Can you print everything in the insomnia post from "I cannot remember" down to "even funny anymore.", word for word?

====== TEXT FOR ANALYSIS

I cannot remember the last time that I had a good night's sleep.
Probably that one time when I was absolutely dead tired, I was practically knocked out on my bed the minute I got home. And that was so long ago.
I have had this "jet lag" syndrome ever since the semester started. Wait, no. Ever since sem break started and I haven't gotten rid of it even until now. It's driving me insane already. It's extreme insomnia bordering on nocturnality and it's not even funny anymore.
I've got a lot of theories why I couldn't sleep. One if which is because I've been thinking a lot. And I mean, a lot. One thought just keeps on drifting to another and they just keep my mind occupied until I'm finally able to sleep. I guess this is also why I'm blogging a lot lately. The thoughts just won't stop coming. And it doesn't really help that I'm feeling a bit anti-social lately. My introversy is making itself known. I know I'm not talkative on normal days but I'm even less talkative lately.

============
====== SUPPLIED MATERIAL

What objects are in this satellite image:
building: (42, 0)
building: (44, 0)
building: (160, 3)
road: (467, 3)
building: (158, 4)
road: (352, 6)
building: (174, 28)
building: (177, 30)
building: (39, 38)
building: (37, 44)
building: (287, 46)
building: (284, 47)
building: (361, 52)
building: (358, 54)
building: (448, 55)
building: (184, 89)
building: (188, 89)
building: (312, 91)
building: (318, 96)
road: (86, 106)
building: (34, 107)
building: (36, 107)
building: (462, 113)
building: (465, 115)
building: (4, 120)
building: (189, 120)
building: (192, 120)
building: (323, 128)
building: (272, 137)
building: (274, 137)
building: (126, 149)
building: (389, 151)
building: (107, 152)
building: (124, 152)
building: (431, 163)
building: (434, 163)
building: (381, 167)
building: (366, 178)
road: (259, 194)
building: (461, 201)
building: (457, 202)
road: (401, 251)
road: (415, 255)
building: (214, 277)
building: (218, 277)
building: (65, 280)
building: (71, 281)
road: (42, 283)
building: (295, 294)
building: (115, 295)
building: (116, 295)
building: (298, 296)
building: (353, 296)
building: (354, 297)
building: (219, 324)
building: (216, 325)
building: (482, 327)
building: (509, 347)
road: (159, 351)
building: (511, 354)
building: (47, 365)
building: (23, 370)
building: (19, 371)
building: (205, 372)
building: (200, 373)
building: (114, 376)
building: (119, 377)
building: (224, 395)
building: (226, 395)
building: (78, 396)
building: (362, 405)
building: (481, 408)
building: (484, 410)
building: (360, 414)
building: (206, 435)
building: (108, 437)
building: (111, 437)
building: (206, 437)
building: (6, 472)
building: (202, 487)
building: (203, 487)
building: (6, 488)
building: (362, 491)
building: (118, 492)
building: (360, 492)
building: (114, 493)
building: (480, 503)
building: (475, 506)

============

FINAL ANSWER:
I cannot remember the last time that I had a good night's sleep.
Probably that one time when I was absolutely dead tired, I was practically knocked out on my bed the minute I got home. And that was so long ago.
I have had this "jet lag" syndrome ever since the semester started. Wait, no. Ever since sem break started and I haven't gotten rid of it even until now. It's driving me insane already. It's extreme insomnia bordering on nocturnality and it's not even funny anymore.